List every line from the entries below that contains the string "much". Case counts.

---------------

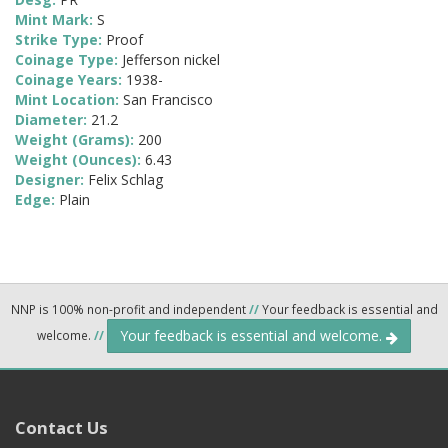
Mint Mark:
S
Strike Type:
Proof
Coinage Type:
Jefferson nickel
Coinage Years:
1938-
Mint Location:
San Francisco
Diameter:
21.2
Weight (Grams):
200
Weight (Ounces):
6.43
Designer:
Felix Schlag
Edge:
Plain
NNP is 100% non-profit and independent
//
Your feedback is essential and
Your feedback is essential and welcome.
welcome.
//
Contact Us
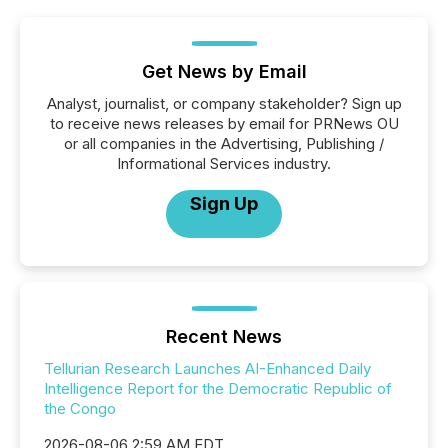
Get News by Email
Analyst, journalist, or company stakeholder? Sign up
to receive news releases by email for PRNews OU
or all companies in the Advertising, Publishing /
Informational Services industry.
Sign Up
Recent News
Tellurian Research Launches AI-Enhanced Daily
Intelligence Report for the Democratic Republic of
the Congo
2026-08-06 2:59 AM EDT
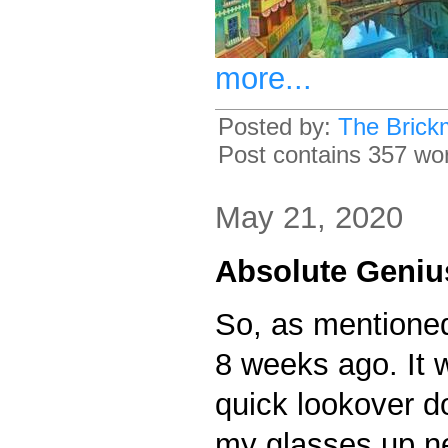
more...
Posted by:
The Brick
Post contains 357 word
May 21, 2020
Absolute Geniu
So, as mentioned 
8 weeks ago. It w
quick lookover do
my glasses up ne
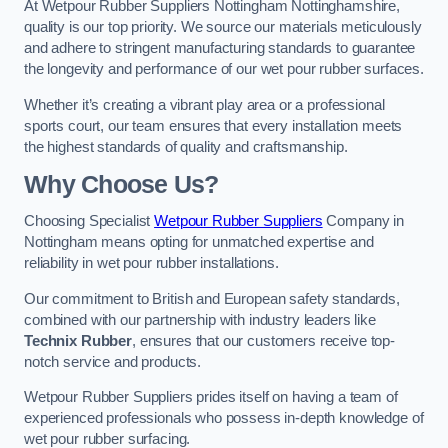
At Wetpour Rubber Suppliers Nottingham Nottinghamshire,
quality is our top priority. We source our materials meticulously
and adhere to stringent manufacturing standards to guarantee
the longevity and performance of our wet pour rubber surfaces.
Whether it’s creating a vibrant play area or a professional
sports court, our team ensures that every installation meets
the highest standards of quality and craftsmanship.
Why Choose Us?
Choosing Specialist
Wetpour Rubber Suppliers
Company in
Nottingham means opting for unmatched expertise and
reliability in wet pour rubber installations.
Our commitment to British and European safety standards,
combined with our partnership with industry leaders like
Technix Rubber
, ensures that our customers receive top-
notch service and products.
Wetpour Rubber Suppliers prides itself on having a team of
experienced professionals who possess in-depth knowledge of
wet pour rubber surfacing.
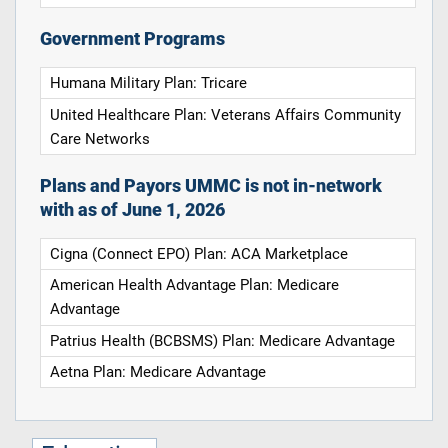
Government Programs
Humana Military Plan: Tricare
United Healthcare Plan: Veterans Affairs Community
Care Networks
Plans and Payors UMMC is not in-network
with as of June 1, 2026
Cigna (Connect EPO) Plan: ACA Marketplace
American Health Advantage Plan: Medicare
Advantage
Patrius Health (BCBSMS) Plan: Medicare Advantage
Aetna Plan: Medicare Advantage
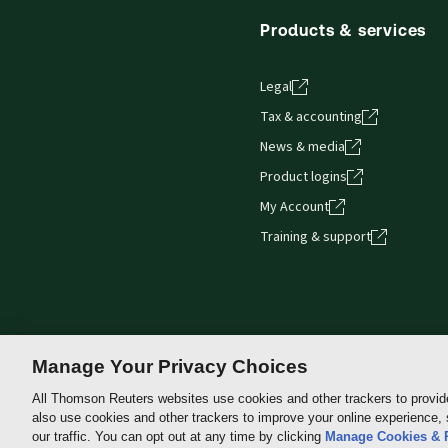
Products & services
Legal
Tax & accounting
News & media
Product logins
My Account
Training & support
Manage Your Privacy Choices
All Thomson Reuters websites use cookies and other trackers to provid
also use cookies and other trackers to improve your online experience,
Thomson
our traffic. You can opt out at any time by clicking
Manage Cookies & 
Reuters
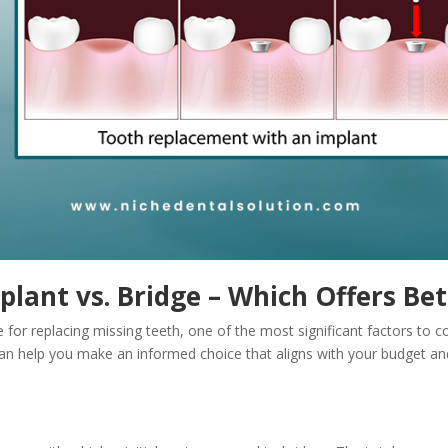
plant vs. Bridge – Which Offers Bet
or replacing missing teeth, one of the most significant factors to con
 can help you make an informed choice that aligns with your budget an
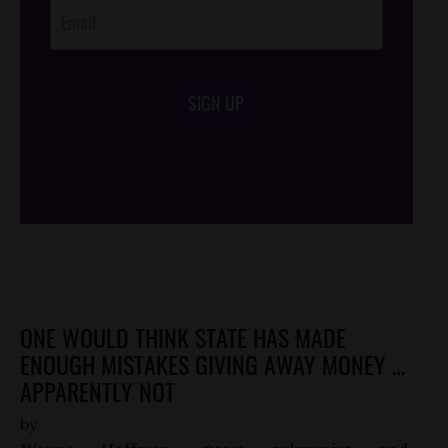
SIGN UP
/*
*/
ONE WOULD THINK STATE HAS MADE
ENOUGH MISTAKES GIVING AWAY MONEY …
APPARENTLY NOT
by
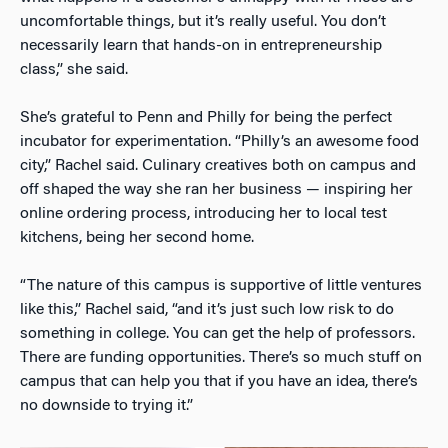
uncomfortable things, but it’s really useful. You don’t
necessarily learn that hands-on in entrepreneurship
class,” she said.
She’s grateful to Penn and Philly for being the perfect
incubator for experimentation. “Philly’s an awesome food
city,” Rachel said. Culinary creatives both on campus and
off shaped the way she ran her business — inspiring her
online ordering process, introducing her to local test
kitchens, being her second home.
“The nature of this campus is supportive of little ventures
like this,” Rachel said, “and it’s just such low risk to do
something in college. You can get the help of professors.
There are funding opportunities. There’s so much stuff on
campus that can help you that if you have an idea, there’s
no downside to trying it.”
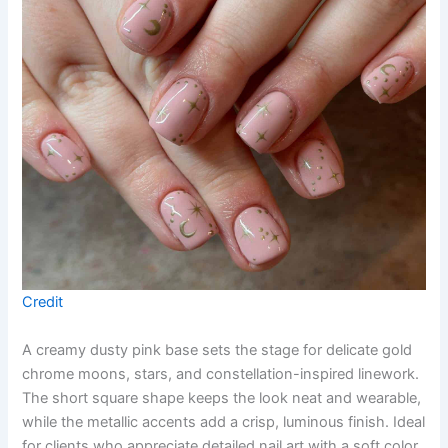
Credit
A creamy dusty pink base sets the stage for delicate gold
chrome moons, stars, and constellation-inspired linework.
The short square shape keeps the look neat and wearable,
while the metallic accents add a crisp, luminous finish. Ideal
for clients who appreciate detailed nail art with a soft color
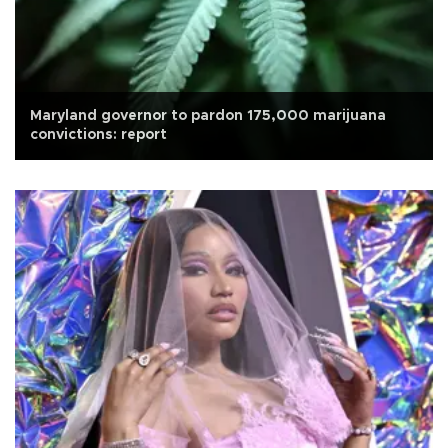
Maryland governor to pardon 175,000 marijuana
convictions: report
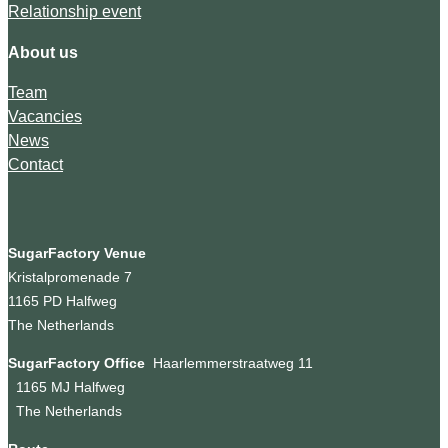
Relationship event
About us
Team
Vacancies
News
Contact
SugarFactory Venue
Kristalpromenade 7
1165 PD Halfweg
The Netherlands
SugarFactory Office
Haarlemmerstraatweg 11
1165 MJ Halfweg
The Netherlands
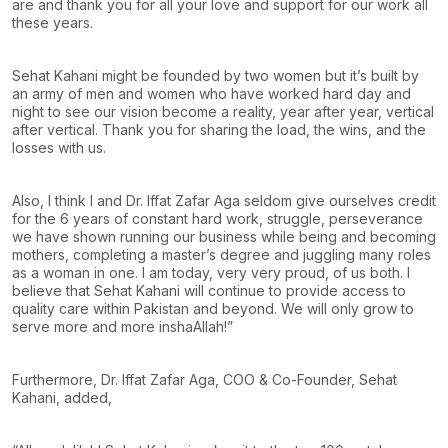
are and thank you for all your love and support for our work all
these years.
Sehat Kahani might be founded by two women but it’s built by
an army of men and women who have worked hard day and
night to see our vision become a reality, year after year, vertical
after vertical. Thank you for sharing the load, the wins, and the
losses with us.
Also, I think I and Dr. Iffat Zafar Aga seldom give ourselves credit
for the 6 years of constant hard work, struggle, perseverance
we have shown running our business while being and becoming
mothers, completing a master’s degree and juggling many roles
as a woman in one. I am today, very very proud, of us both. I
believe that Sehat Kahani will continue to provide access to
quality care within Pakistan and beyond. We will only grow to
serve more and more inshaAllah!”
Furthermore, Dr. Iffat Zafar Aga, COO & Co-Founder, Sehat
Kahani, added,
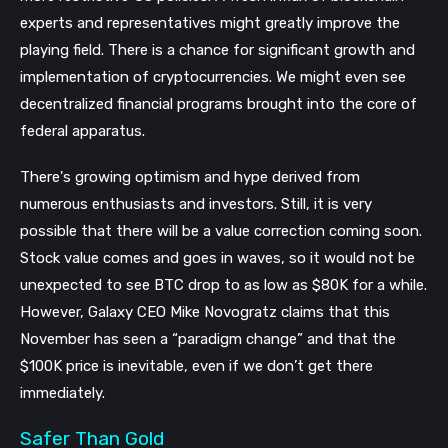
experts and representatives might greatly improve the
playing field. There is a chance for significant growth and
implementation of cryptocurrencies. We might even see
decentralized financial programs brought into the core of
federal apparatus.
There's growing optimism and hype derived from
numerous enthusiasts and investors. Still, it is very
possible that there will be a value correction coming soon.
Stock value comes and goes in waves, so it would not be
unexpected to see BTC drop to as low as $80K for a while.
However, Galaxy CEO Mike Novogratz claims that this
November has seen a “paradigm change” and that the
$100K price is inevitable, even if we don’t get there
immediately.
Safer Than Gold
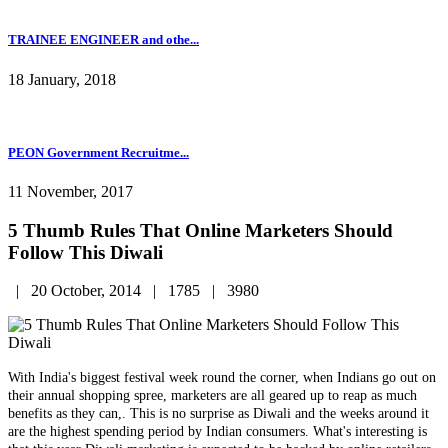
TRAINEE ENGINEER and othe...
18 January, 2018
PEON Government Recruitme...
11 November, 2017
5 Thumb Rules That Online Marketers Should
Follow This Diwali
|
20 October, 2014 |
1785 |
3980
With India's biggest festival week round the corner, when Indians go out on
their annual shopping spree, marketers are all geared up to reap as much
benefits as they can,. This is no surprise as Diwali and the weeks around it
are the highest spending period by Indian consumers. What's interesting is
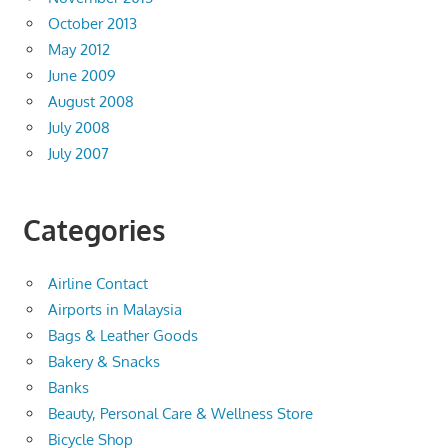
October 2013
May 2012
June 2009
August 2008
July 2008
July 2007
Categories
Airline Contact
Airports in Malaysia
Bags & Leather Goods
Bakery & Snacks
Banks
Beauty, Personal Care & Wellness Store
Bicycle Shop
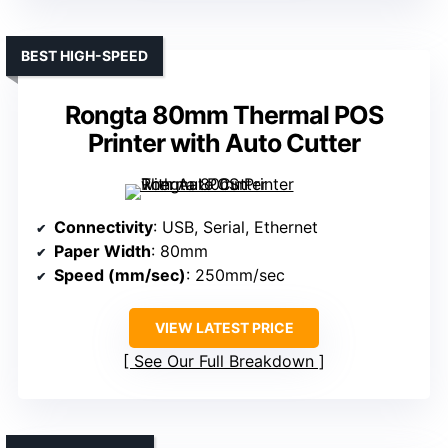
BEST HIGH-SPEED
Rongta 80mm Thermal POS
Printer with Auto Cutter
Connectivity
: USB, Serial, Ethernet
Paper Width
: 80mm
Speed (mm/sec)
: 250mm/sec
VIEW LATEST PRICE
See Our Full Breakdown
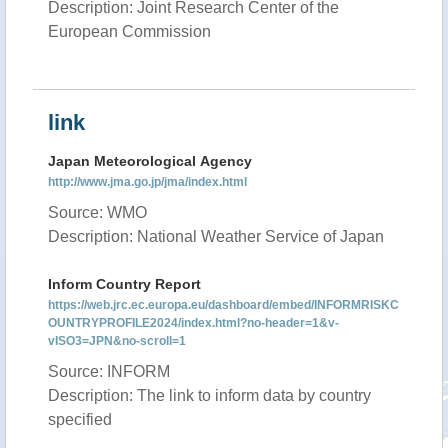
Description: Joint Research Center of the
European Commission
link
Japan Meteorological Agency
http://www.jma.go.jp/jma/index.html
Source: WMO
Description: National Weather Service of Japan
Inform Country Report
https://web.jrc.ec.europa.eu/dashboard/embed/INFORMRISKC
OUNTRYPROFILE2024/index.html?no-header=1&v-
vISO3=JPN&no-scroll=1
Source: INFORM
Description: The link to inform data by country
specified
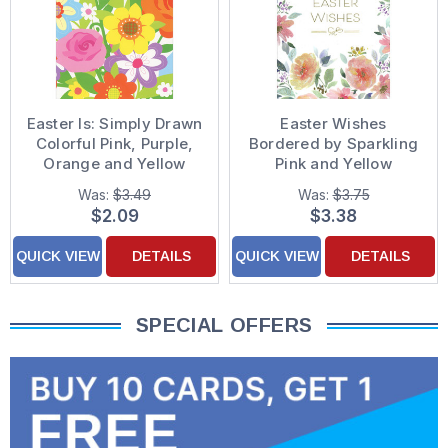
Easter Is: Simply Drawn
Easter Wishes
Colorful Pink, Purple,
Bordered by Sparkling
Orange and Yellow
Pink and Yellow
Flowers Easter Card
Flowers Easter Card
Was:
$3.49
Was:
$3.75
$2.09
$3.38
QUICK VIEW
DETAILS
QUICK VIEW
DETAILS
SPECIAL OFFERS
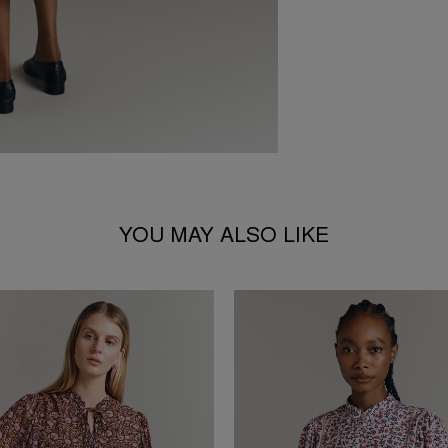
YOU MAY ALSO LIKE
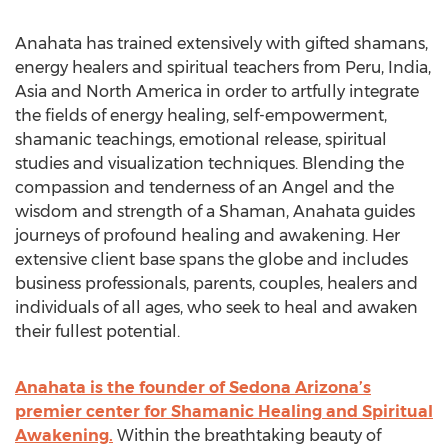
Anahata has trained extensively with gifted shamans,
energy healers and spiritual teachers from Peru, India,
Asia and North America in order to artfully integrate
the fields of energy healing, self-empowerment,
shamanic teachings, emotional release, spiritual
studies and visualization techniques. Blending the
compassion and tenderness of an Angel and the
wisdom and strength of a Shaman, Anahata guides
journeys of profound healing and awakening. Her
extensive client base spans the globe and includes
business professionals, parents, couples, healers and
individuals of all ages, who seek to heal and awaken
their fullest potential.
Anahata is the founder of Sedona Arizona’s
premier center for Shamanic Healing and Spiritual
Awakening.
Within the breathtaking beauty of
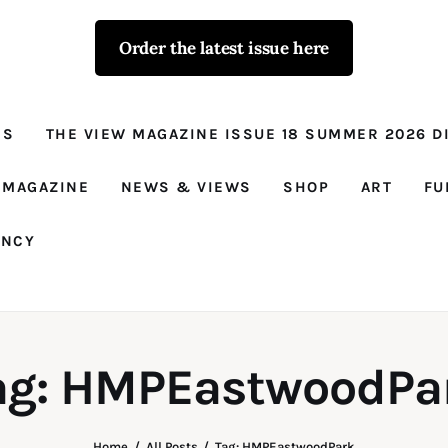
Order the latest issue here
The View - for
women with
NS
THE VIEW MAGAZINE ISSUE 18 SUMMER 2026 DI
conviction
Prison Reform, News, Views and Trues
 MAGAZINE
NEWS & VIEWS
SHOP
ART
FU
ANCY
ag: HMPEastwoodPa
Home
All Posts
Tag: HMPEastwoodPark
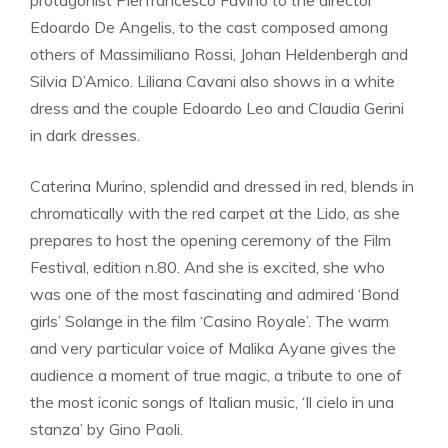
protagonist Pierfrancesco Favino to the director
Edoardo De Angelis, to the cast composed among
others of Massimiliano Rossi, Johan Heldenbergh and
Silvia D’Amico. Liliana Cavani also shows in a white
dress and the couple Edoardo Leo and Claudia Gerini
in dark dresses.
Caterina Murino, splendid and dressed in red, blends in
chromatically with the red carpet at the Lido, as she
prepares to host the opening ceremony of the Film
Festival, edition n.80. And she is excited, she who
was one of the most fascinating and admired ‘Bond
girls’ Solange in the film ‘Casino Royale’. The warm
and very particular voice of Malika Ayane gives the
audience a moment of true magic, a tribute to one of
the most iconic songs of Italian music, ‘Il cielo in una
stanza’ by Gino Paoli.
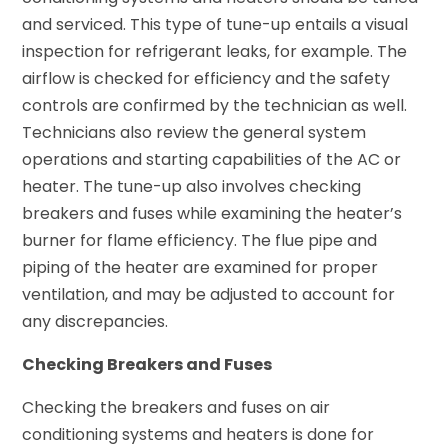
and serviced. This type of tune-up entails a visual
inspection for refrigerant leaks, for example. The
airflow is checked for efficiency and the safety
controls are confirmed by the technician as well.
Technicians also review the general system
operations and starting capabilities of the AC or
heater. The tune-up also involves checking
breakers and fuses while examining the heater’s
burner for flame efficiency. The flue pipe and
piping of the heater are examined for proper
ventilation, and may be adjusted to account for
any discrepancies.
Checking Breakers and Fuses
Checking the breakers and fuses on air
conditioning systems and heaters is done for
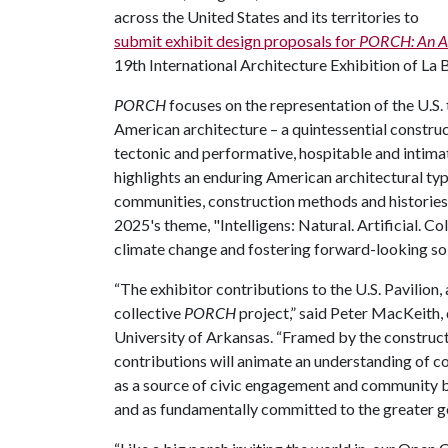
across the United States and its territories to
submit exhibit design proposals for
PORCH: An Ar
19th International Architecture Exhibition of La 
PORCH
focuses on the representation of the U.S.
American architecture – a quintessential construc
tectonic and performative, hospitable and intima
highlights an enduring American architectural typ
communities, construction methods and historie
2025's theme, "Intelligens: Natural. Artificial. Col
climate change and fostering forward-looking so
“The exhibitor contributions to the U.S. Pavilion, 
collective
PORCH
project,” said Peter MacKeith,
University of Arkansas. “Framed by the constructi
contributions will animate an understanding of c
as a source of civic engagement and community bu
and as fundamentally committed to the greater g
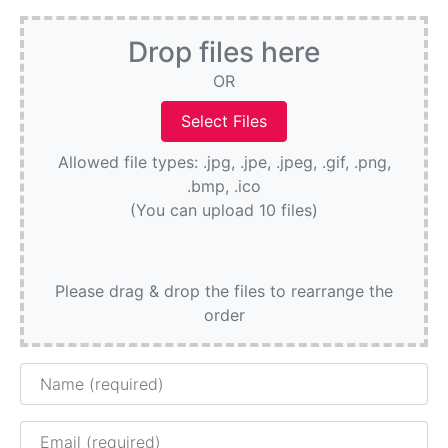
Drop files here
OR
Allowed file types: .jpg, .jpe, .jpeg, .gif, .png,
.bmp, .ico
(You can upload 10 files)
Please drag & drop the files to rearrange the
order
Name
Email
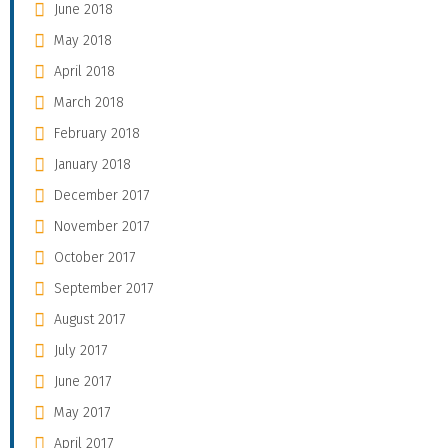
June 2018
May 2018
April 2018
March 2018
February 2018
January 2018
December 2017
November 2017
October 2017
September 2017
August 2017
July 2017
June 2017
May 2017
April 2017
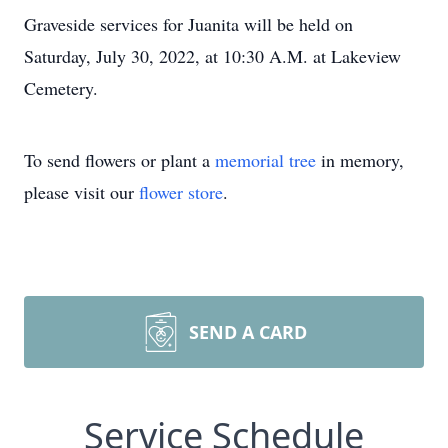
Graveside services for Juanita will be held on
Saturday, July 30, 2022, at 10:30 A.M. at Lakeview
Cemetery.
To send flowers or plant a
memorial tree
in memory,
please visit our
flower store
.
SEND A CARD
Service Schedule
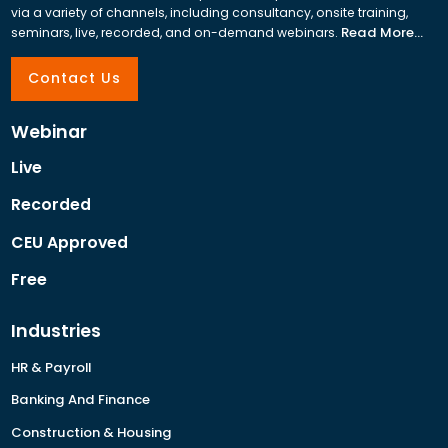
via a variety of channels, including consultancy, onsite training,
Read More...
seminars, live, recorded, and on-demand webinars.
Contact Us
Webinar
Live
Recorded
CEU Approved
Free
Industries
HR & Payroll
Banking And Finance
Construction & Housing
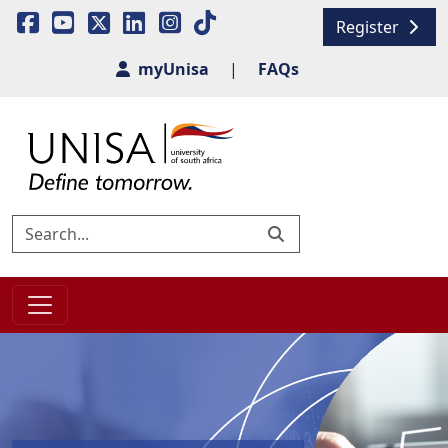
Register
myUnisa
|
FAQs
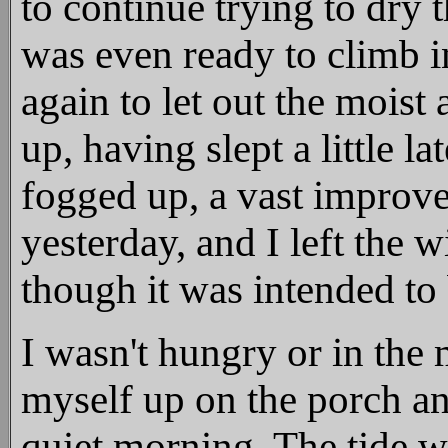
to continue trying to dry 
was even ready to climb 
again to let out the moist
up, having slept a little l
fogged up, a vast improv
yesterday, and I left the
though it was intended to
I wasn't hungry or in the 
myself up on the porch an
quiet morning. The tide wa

---------------

__Task answer__
There are funding opportunities. There’s so much stuff on
their annual shopping spree, marketers are all geared up to reap as much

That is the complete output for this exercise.